Plenty of broadcast networks now have affiliated streaming services of their own, a family tree that comes with its own set of challenges. Putting resources into streaming is a way to stem the tide from cord-cutting; it’s also a way to make streaming so enticing it only incentivizes the exodus from traditional pay TV. “They’re trying to walk a tightrope and balance their conventional revenue stream, which is retransmission fees from cable, against the opportunity to sell streaming services,” Pachter says of companies like NBCUniversal or ViacomCBS. Sports aren’t the only factor in this balancing act of old and new media—see WarnerMedia’s decision to put its entire 2021 theatrical slate on HBO Max and the ensuing fallout—but given their role as broadcast’s biggest remaining stronghold, they’re a significant one.
“I think of it more as a complement,” Gerttula says. “Each platform has its own business model, its own underlying economics, and that drives the decisions we make about what goes where.” It’s still too early to tell just how much streaming services could chip away at their own parent companies’ key selling points, but as rights continue to loosen up, the question will only become more pressing. “Even with the NFL, while the TV networks still remain the mainstay, they’ve been really careful to see that they’ve got as much flexibility as possible in terms of having rights to simulcast on all their streaming platforms,” Ranganathan says. “I think that’s exactly what we’re going to see with the NBA, with the MLB.”
But the more immediate challenge to putting sports on streaming is a technical one. “One thing that’s important to understand is the internet was not designed for real-time bandwidth,” Ball says. “The internet is designed to deliver data reliably, not as quickly as possible.” That’s in contrast with the coaxial cable system that delivers much of broadcast TV, which isn’t affected by factors like congestion (too many people crowding a connection) or latency (the lag time between when an image is captured and when it’s broadcast to the viewer).
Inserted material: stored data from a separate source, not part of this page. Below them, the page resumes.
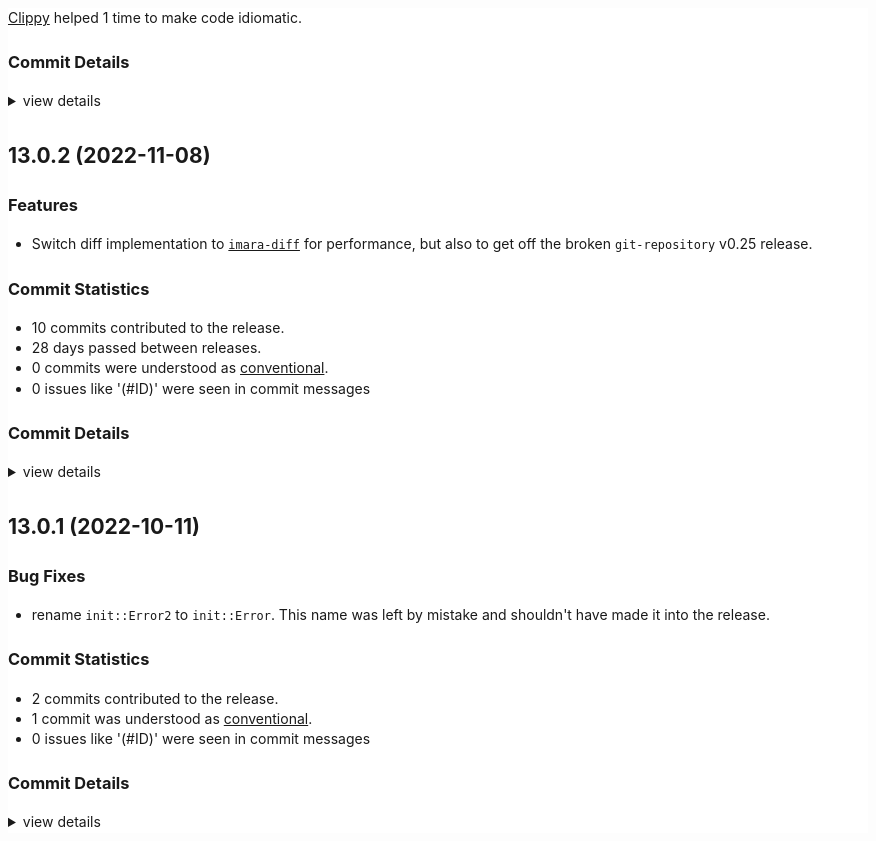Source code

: <csr-read-only-do-not-edit/>

[Clippy](https://github.com/rust-lang/rust-clippy) helped 1 time to make code idiomatic. 

### Commit Details

<csr-read-only-do-not-edit/>

<details><summary>view details</summary></details>

## 13.0.2 (2022-11-08)

### Features

- Switch diff implementation to [`imara-diff`](https://github.com/pascalkuthe/imara-diff) for performance, but also to get off the broken `git-repository` v0.25 release.

### Commit Statistics

<csr-read-only-do-not-edit/>

 - 10 commits contributed to the release.
 - 28 days passed between releases.
 - 0 commits were understood as [conventional](https://www.conventionalcommits.org).
 - 0 issues like '(#ID)' were seen in commit messages

### Commit Details

<csr-read-only-do-not-edit/>

<details><summary>view details</summary></details>

## 13.0.1 (2022-10-11)

### Bug Fixes

 - <csr-id-a6975ce303385cb124a2409d2900a1f2aa278225/> rename `init::Error2` to `init::Error`.
   This name was left by mistake and shouldn't have made it into the
   release.

### Commit Statistics

<csr-read-only-do-not-edit/>

 - 2 commits contributed to the release.
 - 1 commit was understood as [conventional](https://www.conventionalcommits.org).
 - 0 issues like '(#ID)' were seen in commit messages

### Commit Details

<csr-read-only-do-not-edit/>

<details><summary>view details</summary></details>
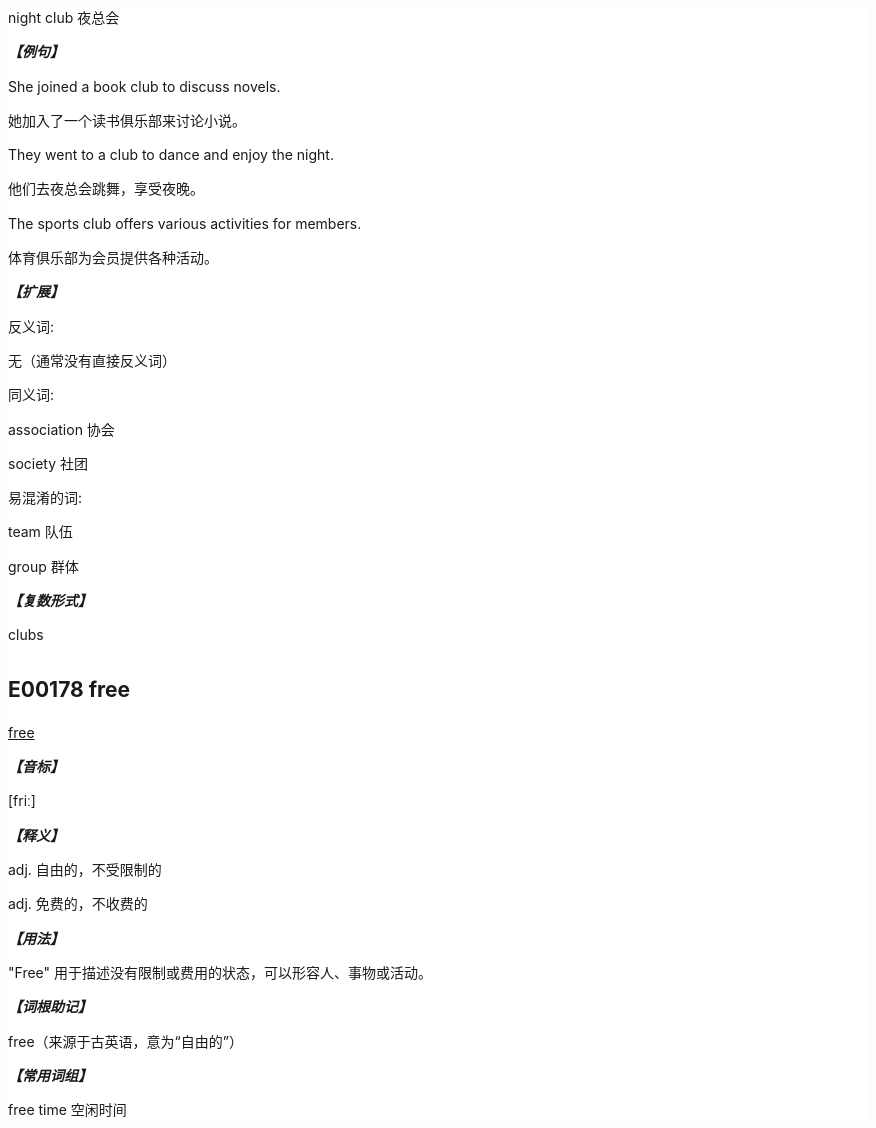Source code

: night club 夜总会  

***【例句】***  

She joined a book club to discuss novels.  

她加入了一个读书俱乐部来讨论小说。  

They went to a club to dance and enjoy the night.  

他们去夜总会跳舞，享受夜晚。  

The sports club offers various activities for members.  

体育俱乐部为会员提供各种活动。  

***【扩展】***  

反义词:  

无（通常没有直接反义词）  

同义词:  

association 协会  

society 社团  

易混淆的词:  

team 队伍  

group 群体  

***【复数形式】***  

clubs  

## E00178 free

<u>free</u>  

***【音标】***  

[friː]  

***【释义】***  

adj. 自由的，不受限制的  

adj. 免费的，不收费的  

***【用法】***  

"Free" 用于描述没有限制或费用的状态，可以形容人、事物或活动。  

***【词根助记】***  

free（来源于古英语，意为“自由的”）  

***【常用词组】***  

free time 空闲时间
A few seconds of latency may not matter when watching the latest season of a scripted drama, but it’s all-important when tuning in to, or even betting on, a game.
It isn’t impossible to overcome issues like latency—just very, very expensive. “It’s not easy,” Donoghue says of Amazon’s efforts. “It’s something we take very seriously, and we have invested both in terms of resources and expertise to ensure we give the best experience to our fans.” As Amazon prepares to take on Thursday Night Football and its sizable audience, quality control remains an object of interest, both for fans and leagues conscious of their own reputations. In the meantime, latency remains one of the bigger stumbling blocks in the way of a future where a Super Bowl–level event could live on the internet and only the internet.
Like the rest of the media, sports is intensely fragmented, making it hard to locate a single inflection point. But the recent launch of new platforms and expansion of older ones seems to indicate that sports are now a meaningful part of the streaming conversation rather than a steadfast exception to it. In a way, it’s one more piece of evidence that “streaming” is no longer a separate category from the rest of entertainment in the first place. When the exceptions start to dwindle, it only leaves the rule.